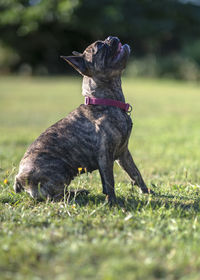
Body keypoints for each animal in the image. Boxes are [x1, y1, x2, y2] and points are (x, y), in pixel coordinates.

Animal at [13, 36, 152, 205]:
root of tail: (19, 179)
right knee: (56, 197)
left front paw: (146, 192)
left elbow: (135, 173)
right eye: (99, 46)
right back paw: (77, 193)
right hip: (60, 170)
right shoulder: (105, 155)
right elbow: (109, 180)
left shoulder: (123, 153)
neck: (104, 101)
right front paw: (113, 202)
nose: (111, 37)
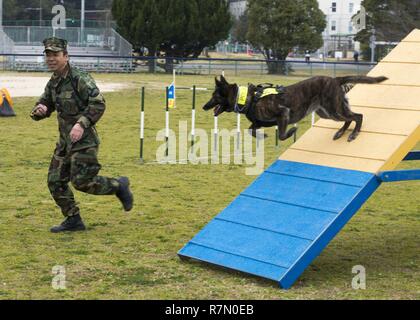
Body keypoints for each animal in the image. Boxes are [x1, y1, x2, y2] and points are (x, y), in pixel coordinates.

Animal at [203, 75, 388, 141]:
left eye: (214, 96)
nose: (204, 106)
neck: (248, 98)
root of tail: (335, 79)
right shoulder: (259, 122)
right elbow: (251, 130)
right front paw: (262, 136)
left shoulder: (283, 114)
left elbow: (282, 135)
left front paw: (291, 131)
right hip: (328, 112)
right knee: (349, 118)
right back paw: (341, 132)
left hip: (334, 109)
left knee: (358, 116)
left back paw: (353, 134)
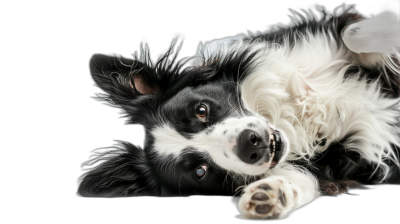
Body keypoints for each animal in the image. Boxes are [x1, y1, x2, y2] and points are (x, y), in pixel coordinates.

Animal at [76, 4, 398, 220]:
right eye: (201, 171)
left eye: (201, 109)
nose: (250, 145)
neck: (294, 119)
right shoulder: (341, 165)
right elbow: (303, 178)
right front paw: (270, 195)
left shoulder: (323, 37)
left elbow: (354, 34)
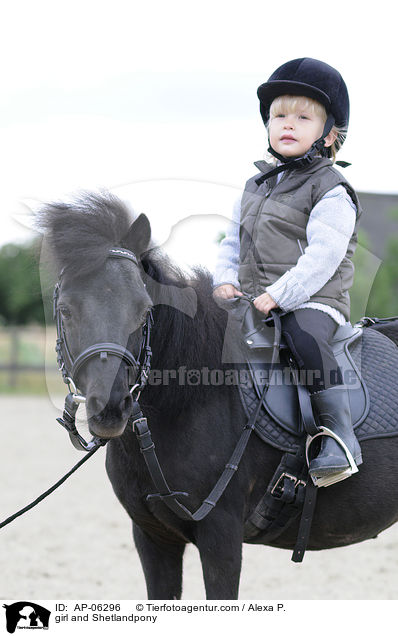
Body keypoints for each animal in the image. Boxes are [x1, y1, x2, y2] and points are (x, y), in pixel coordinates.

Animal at [38, 191, 398, 600]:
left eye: (143, 311)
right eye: (66, 310)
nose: (112, 408)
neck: (190, 401)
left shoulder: (221, 538)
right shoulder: (152, 537)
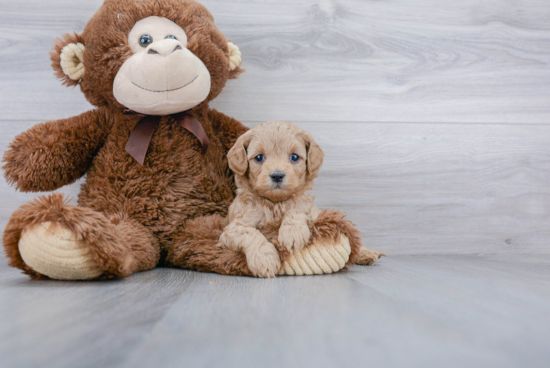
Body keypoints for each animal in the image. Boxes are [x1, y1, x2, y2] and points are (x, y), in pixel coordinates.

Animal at [219, 122, 324, 278]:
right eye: (259, 157)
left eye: (294, 157)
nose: (277, 175)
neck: (275, 203)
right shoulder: (231, 230)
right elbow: (250, 233)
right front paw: (264, 259)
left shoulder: (312, 210)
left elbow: (296, 210)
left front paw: (292, 233)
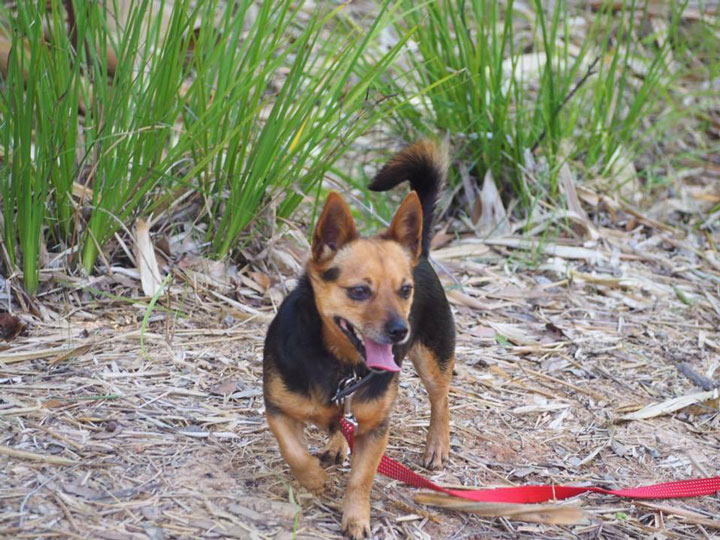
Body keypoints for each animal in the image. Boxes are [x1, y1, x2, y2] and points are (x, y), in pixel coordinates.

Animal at [264, 141, 456, 536]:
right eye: (359, 292)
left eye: (405, 290)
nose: (400, 330)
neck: (340, 365)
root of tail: (421, 254)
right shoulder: (277, 409)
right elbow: (294, 451)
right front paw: (314, 479)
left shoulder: (375, 428)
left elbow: (361, 478)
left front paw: (356, 518)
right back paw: (337, 444)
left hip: (434, 358)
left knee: (440, 399)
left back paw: (437, 445)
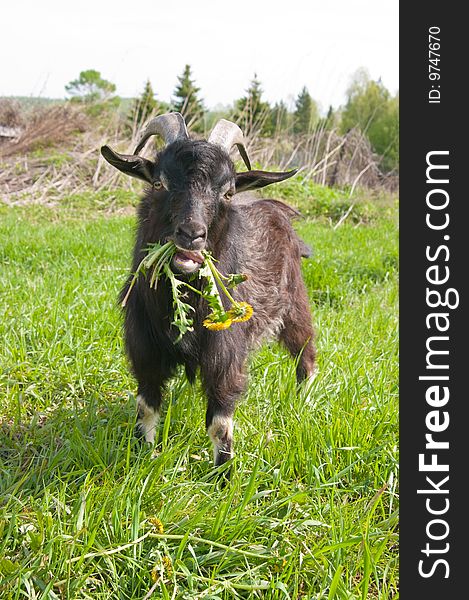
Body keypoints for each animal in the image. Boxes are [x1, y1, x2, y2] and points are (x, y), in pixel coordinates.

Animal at [100, 112, 316, 468]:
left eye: (227, 193)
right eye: (159, 183)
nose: (191, 234)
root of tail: (279, 210)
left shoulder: (224, 352)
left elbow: (220, 423)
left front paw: (223, 473)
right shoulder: (144, 346)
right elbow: (146, 407)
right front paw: (143, 456)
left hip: (295, 305)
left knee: (306, 354)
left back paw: (304, 402)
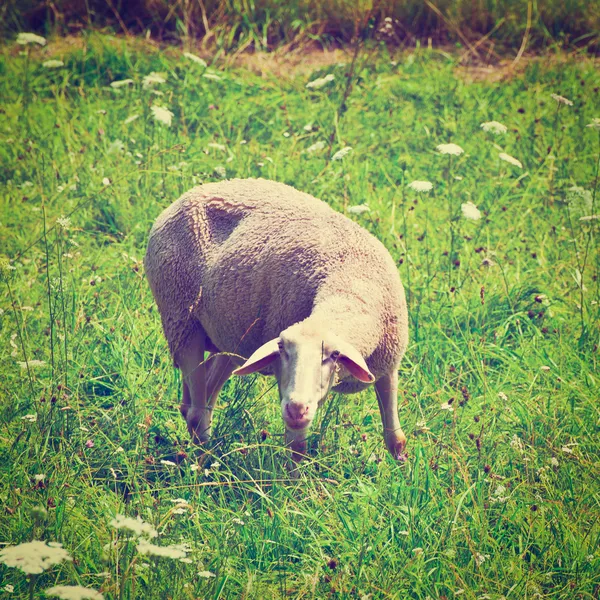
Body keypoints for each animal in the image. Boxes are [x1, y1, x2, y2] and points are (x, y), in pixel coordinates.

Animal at [143, 176, 410, 462]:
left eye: (334, 355)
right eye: (282, 351)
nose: (296, 409)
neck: (350, 285)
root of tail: (193, 192)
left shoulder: (388, 367)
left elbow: (396, 439)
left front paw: (401, 468)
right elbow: (297, 448)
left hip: (231, 336)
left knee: (200, 398)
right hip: (180, 318)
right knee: (196, 412)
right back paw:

■ WHAT IS BEING ASKED
For this exercise, copy each line of the data above exactly, from the first through the line containing "right hip: (60, 170)", and drop the pictures.

■ SOLUTION TO THE EXERCISE
Body keypoints for each animal in the image. Boxes are [x1, y1, x2, y2] and points are (x, y), in pixel coordinates.

Animal at [13, 36, 152, 205]:
root of tail: (19, 179)
right knee: (56, 197)
left front paw: (146, 192)
left elbow: (135, 173)
right eye: (99, 46)
right back paw: (77, 193)
right hip: (60, 170)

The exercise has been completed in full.